Di sisi lain, perekonomian nasional juga belum menerapkan prinsip kemandirian. Dalam konteks pangan misalnya, ketergantungan kebutuhan konsumsi gandum Indonesia terhadap impor sangatlah tinggi. Ini dapat dilihat melalui indikator import dependency ratio (IDR) komoditas gandum hingga sebesar 100% pada 2022. Artinya, 100% kebutuhan konsumsi gandum Indonesia dipenuhi melalui impor. Padahal, kebutuhan konsumsi gandum di Indonesia tergolong tinggi. Pada 2022 misalnya, konsumsi gandum mencapai 1/4 dari konsumsi beras. Selain gandum, IDR komoditas gula di Indonesia juga sangat tinggi, yaitu mencapai 82,16% pada tahun 2022. Padahal, kebutuhan konsumsi gula Indonesia pada tahun 2022 juga termasuk tinggi, yaitu mencapai 1/3 dari konsumsi beras.
Dari kedua contoh ketergantungan di atas, dapat dilihat bahwa kemandirian pangan masih belum bisa dilaksanakan.

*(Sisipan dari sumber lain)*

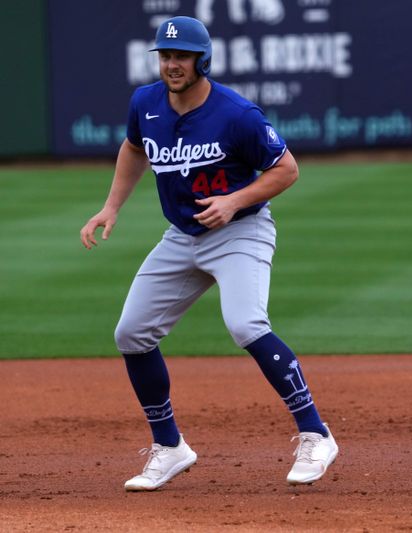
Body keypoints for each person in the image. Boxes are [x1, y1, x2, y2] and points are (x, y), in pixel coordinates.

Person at [79, 16, 338, 491]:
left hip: (241, 230)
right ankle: (170, 445)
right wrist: (110, 207)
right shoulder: (146, 102)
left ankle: (315, 433)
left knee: (245, 323)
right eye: (165, 55)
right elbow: (134, 148)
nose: (172, 64)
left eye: (181, 56)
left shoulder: (237, 114)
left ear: (203, 60)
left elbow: (287, 169)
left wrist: (235, 201)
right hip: (182, 236)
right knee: (132, 333)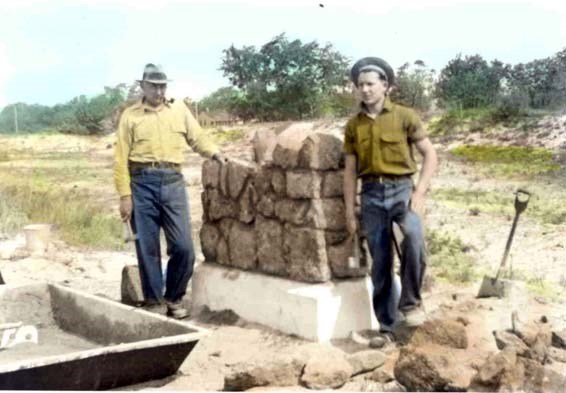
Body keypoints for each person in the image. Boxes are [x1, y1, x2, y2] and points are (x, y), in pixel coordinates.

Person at [114, 63, 225, 319]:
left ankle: (174, 298)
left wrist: (216, 153)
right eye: (153, 85)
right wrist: (124, 195)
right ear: (142, 86)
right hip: (141, 183)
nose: (159, 90)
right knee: (147, 247)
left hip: (173, 181)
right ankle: (154, 302)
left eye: (162, 85)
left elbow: (197, 138)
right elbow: (120, 159)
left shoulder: (179, 109)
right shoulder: (130, 116)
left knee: (184, 246)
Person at [343, 57, 438, 336]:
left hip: (402, 191)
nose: (365, 90)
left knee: (414, 237)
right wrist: (350, 212)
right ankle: (388, 326)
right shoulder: (353, 125)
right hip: (371, 195)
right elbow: (349, 172)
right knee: (380, 262)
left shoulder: (405, 116)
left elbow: (430, 154)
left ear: (385, 86)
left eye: (371, 84)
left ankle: (410, 304)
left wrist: (419, 192)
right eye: (360, 85)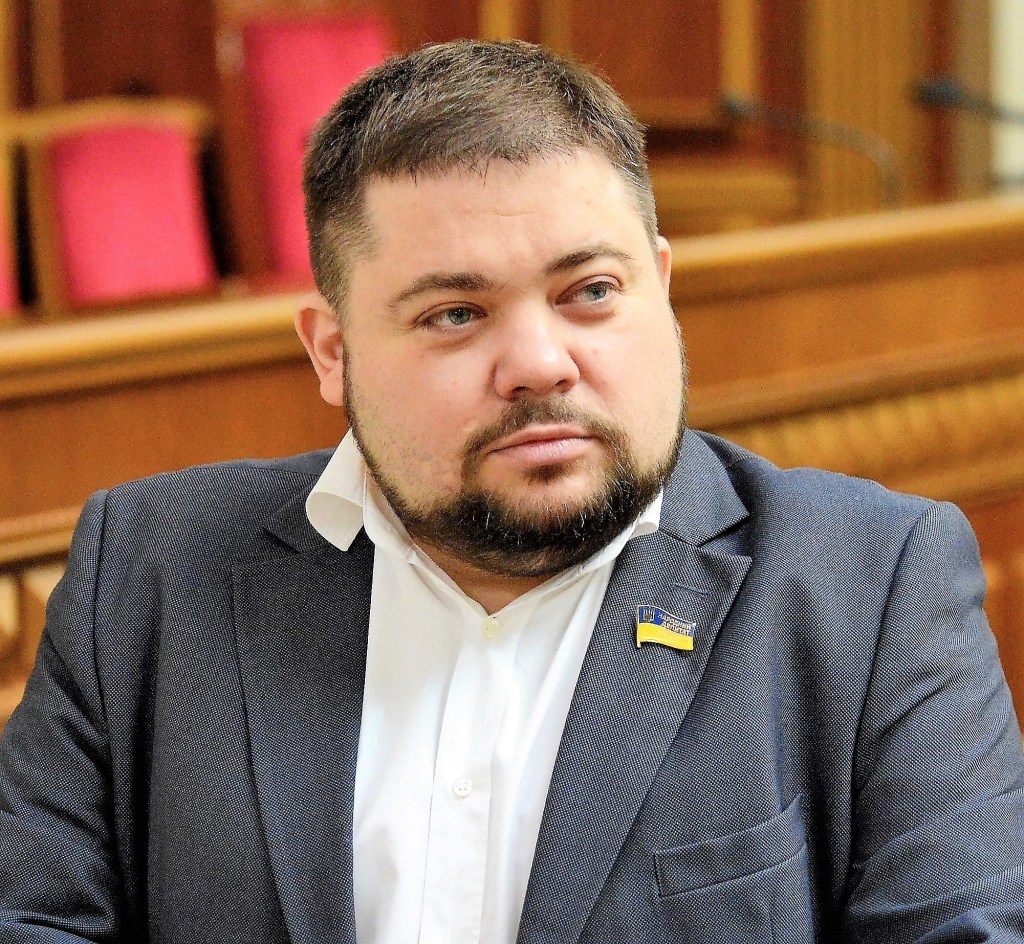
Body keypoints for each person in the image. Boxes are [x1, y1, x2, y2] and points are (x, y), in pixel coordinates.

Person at [2, 39, 1023, 944]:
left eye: (591, 292)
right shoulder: (146, 570)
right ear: (332, 350)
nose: (539, 363)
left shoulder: (867, 587)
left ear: (661, 287)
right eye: (455, 313)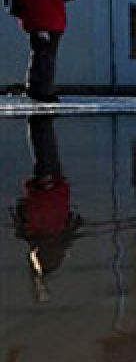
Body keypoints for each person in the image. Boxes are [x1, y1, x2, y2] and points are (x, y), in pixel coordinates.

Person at [11, 116, 81, 302]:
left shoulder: (59, 240)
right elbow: (20, 211)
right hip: (44, 193)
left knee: (47, 155)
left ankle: (41, 120)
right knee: (43, 156)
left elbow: (74, 220)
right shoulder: (33, 237)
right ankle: (39, 121)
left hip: (53, 192)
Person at [3, 0, 78, 103]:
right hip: (54, 18)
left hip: (33, 19)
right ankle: (44, 89)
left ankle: (34, 86)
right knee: (49, 54)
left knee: (37, 52)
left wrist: (20, 12)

Ketergantungan yang besar ini juga tentunya memiliki risiko yang besar, utamanya pada risiko nilai tukar. Di samping itu, apabila terjadi permasalahan yang dapat menghambat suplai komoditas dari negara produsen, maka harga-harga komoditas tersebut akan melambung tinggi. Akibatnya, biaya impor dan biaya akhir yang harus dibayar oleh masyarakat juga akan ikut membengkak.
Berbagai kondisi di atas sudah seharusnya menjadi perhatian utama para pembuat kebijakan, terutama bagi calon presiden dan wakil presiden yang terpilih nantinya. Berbagai program yang diusung semestinya sudah berlandaskan konstitusi Indonesia. Maka dari itu, reorientasi arah kebijakan perekonomian merupakan hal yang mutlak dilakukan, agar cita-cita konstitusi yakni memajukan kesejahteraan umum dapat tercapai.